Sinkholes appear seemingly out of nowhere, snarling traffic and causing costly repairs. But what if they could be predicted and, perhaps, mitigated?
Scott Acton, a professor of electrical and computer engineering in the University of Virginia's School of Engineering and Applied Science, is leading a federally funded $870,000 project to develop a suite of software tools that will enable transportation engineers to mitigate the road and bridge defects that lead to sinkholes.
U.Va. is partnering with the Virginia Center for Transportation Innovation and Research, which is headquartered at U.Va., and Vancouver-based TRE Canada to develop the software that will soon be commercially available to state departments of transportation across the United States. TRE Canada specializes in using satellites to determine changes in elevation on the ground.
The project uses remote sensing technology that takes repeated satellite images of the earth's elevation. The sensors can detect changes in elevation down to a quarter of an inch. The technology combines synthetic aperture radar supplied by TRE Canada and novel image-analysis algorithms developed by Acton's lab.

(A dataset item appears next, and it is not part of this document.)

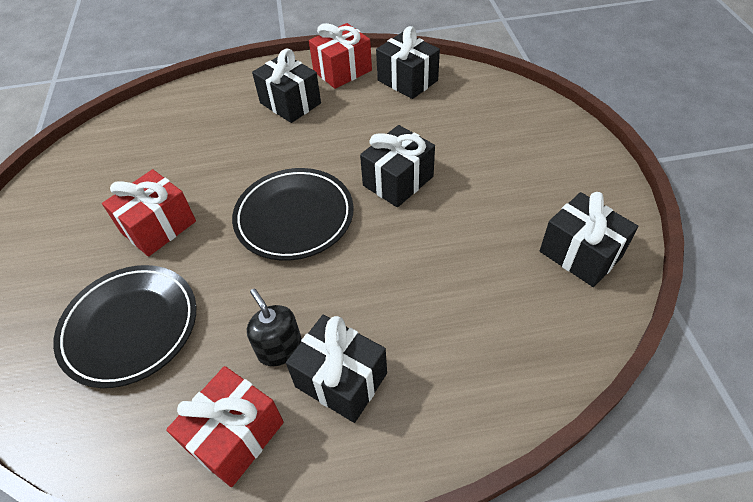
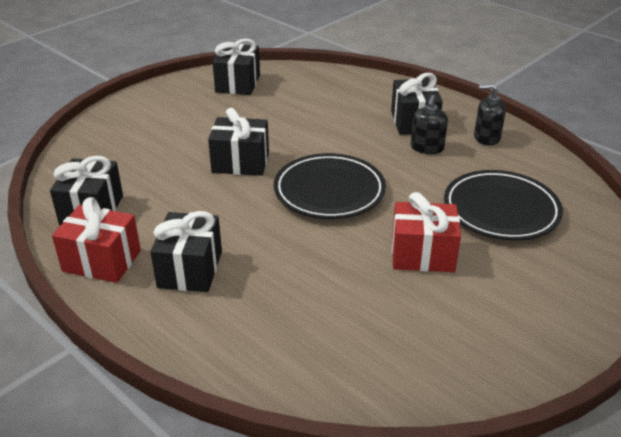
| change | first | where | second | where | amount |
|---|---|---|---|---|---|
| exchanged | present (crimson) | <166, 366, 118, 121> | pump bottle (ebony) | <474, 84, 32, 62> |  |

Two graduate students, Andrea Vaccari and Mike Stuecheli, are developing the software that will highlight regions of potential risk. Their software will interface with popular display methods, such as typical geographical information systems and Google Maps.
The project initially will focus on a region of the Interstate 81 corridor plagued by sinkholes, while researchers develop the software for analyzing the images.
"This is the first time we've been able to predict sinkhole collapse," Acton said. "If we determine that we can use remotely sensed data to detect and monitor the subsidence that precedes sinkholes, bridge settlement and landslides, we can potentially save millions in highway repairs, reduce highway closures and enhance the safety of travelers."